I'm literally stuck at A. The answer is ($\frac{2\pi}{3},\frac{3}{2}$) but I don't know how to get it, most significantly because I don't know how to find the answer from the points when the equation doesn't have an amplitude coefficient or a period coefficient– the graph has just been shifted. And because the graph has been shifted, the period isn't divided into 2 equal halves anymore– the curve between $0$ and $\frac{4\pi}{3}$ is bigger and taller than the one between $\frac{4\pi}{3}$ and $2\pi$.
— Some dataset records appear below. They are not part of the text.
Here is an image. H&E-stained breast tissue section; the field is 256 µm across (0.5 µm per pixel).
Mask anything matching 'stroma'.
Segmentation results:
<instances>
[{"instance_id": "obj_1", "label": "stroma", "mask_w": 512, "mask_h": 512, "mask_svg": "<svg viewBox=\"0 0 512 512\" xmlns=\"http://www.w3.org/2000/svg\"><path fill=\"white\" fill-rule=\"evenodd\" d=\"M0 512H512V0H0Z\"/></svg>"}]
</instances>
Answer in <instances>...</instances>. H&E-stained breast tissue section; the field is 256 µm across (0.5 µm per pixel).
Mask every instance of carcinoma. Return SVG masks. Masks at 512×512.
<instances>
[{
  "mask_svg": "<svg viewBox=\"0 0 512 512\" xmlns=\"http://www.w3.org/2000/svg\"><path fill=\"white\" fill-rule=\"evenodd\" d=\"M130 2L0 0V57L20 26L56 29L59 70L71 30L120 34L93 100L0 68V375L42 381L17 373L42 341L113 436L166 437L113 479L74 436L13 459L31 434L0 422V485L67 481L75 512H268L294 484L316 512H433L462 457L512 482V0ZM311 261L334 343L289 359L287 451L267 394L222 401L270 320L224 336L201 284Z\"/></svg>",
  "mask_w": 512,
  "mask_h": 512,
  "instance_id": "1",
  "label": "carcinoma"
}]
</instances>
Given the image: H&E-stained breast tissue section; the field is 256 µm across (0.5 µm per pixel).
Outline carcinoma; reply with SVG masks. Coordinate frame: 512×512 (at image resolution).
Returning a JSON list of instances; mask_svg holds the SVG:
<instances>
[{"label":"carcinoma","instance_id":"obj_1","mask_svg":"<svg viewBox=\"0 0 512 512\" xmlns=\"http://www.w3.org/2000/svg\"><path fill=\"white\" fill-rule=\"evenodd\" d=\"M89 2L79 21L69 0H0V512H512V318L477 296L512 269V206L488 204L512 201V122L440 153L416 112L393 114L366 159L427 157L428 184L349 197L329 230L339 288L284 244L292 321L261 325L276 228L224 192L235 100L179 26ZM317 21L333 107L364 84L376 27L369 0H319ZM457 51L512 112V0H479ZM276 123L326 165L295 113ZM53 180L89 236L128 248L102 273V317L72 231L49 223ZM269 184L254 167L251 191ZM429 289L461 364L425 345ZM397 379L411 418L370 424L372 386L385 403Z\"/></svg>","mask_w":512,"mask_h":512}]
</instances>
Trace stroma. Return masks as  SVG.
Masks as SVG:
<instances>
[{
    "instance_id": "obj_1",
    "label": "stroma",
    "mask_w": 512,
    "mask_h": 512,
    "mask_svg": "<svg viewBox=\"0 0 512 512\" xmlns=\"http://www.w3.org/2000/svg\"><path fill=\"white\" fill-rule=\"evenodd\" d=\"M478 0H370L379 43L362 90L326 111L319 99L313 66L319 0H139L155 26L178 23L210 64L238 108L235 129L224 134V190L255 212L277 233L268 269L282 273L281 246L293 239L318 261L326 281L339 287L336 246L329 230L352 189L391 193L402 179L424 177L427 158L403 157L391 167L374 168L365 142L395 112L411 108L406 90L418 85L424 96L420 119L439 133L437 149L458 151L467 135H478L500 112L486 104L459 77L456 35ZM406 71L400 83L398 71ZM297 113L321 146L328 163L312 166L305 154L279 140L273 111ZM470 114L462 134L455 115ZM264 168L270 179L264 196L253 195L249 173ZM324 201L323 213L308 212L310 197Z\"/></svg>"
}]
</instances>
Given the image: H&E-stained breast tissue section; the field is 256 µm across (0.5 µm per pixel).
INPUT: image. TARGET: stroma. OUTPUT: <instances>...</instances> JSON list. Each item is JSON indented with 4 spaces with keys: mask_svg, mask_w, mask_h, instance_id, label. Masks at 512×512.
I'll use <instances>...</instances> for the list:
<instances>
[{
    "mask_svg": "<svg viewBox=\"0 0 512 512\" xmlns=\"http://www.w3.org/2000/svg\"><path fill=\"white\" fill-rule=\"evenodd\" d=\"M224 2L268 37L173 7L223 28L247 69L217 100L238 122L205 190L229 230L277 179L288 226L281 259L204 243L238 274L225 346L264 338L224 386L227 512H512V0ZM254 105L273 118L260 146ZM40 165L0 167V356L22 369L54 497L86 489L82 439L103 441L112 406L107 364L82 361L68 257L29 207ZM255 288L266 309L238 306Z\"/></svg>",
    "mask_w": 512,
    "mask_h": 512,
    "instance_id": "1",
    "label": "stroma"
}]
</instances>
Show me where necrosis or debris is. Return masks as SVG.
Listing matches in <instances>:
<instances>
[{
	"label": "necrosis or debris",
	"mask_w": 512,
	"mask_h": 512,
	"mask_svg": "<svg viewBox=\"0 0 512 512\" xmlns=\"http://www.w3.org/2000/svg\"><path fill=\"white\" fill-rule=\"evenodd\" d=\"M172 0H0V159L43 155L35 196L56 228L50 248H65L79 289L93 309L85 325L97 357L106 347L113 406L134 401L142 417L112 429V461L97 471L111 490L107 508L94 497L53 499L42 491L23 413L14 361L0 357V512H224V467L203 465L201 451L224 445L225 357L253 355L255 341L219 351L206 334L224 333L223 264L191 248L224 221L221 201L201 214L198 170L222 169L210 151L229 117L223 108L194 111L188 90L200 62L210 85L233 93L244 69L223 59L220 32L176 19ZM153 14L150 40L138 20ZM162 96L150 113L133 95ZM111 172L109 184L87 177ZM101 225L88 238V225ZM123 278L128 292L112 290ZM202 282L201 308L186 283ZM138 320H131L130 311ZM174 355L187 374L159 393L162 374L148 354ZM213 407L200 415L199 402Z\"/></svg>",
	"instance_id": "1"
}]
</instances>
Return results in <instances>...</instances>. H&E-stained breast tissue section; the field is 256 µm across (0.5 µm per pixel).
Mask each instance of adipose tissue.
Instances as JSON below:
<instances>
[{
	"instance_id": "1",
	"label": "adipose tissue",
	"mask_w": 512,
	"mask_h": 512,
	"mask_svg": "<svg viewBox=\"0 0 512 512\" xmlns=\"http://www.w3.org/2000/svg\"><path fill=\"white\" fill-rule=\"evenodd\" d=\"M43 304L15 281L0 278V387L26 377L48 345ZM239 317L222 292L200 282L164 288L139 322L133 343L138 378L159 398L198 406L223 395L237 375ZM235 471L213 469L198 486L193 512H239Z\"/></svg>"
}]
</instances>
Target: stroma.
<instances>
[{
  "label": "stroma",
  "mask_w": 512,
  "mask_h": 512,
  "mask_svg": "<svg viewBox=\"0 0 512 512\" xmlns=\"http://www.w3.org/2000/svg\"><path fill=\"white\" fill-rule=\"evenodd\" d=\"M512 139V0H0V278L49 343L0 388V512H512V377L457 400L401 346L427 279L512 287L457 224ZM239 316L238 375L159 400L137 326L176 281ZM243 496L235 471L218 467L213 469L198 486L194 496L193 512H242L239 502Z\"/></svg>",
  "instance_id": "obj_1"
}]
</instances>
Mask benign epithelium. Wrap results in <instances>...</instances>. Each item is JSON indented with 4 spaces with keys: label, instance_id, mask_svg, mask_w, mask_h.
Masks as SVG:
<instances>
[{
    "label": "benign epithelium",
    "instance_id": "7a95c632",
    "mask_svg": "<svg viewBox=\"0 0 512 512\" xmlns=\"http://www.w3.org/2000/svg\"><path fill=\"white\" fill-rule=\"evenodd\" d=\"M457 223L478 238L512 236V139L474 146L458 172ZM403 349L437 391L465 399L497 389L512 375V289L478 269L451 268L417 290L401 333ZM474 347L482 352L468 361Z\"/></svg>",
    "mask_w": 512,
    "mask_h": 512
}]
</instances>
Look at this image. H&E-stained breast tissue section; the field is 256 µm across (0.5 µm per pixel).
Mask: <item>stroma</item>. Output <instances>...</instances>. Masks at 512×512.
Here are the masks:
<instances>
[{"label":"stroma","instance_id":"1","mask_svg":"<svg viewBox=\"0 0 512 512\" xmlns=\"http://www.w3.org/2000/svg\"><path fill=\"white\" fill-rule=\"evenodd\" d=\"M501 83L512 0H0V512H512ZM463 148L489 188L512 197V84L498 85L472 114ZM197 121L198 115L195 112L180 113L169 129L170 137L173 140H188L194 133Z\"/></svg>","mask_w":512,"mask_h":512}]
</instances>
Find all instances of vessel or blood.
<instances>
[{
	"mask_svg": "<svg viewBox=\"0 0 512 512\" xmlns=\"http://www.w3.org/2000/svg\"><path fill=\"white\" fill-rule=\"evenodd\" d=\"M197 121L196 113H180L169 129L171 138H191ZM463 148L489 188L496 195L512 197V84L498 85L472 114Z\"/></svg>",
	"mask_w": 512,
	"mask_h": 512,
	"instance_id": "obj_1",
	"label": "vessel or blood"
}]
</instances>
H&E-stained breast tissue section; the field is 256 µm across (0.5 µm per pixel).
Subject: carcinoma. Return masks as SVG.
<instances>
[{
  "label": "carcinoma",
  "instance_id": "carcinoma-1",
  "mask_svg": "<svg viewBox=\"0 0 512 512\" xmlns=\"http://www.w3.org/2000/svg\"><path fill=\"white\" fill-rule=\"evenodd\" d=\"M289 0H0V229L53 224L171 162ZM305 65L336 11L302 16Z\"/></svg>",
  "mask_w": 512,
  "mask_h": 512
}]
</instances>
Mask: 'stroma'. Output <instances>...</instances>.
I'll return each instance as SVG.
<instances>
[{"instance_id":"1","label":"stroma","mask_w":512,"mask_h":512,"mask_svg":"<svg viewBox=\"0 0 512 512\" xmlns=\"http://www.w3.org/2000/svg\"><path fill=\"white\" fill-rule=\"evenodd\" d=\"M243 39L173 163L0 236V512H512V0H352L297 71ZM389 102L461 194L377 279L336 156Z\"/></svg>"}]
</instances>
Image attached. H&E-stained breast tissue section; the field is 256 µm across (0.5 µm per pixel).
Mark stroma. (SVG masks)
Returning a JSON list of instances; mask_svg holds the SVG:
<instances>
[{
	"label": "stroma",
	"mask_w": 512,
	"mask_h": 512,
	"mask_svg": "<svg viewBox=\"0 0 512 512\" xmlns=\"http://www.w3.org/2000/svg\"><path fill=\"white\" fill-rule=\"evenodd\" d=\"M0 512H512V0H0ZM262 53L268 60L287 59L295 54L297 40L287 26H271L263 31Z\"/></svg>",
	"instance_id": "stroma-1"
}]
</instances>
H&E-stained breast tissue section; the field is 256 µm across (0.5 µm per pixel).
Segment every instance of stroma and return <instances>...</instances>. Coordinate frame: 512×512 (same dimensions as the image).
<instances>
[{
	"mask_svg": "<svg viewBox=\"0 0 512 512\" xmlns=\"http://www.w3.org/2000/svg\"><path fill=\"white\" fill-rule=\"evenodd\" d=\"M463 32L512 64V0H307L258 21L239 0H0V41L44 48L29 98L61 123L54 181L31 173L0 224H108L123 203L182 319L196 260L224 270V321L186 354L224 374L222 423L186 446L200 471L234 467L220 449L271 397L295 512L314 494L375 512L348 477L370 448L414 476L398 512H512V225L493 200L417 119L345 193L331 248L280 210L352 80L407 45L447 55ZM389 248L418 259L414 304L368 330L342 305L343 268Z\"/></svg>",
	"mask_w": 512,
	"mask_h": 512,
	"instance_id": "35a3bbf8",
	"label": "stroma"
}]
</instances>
What I've tried: I realized that the period would still be $2\pi$ and the amplitude would still be 1, meaning the height of the entire graph would be 2. I understood how to figure out the minimum point as $\frac{5\pi}{3}$, but I don't know how to get A after that. I assumed that because the difference between $\frac{5\pi}{3}$ and $\frac{4\pi}{3}$ is one-half of the difference between $\frac{4\pi}{3}$ and 0, that the size of the curve on the left is twice the size of the curve on the right. But beyond that, I have no clue.
Best Answer
So we have the function $f(x) = \sin(x-k) + c$
And looking at the graph we know 2 things:
$ f(0) = 0 \\ f \left ( \frac{4\pi}{3} \right ) = 0 $
Using the first we have
$$ 0 = \sin(-k) + c = -\sin(k) + c \Rightarrow c = \sin(k) $$
Now using the second and substituting the value we just got for $c$ we have $$ \sin \left ( \frac{4\pi}{3} -k \right ) + \sin(k) = 0 \\ $$
Now recall the identity $$ \sin(\alpha) + \sin(\beta) = 2\sin \left ( \frac{\alpha + \beta}{2} \right ) \cos \left ( \frac{\alpha - \beta}{2} \right ) $$
This leaves us with $$ \begin{align} 2\sin \left ( \frac{2\pi}{3} \right ) \cos \left ( \frac{2\pi}{3} - k \right ) &= 0 \\ \cos \left ( \frac{2\pi}{3} - k \right ) &= 0 \\ \cos^{-1} \left ( \cos \left ( \frac{2\pi}{3} - k \right ) \right ) &= \cos^{-1}(0) \\ \frac{2\pi}{3} - k &= \frac{\pi}{2} \\ k &= \frac{\pi}{6} \end{align} $$
So we have $k = \frac{\pi}{6} \text{ and } c = \frac{1}{2}$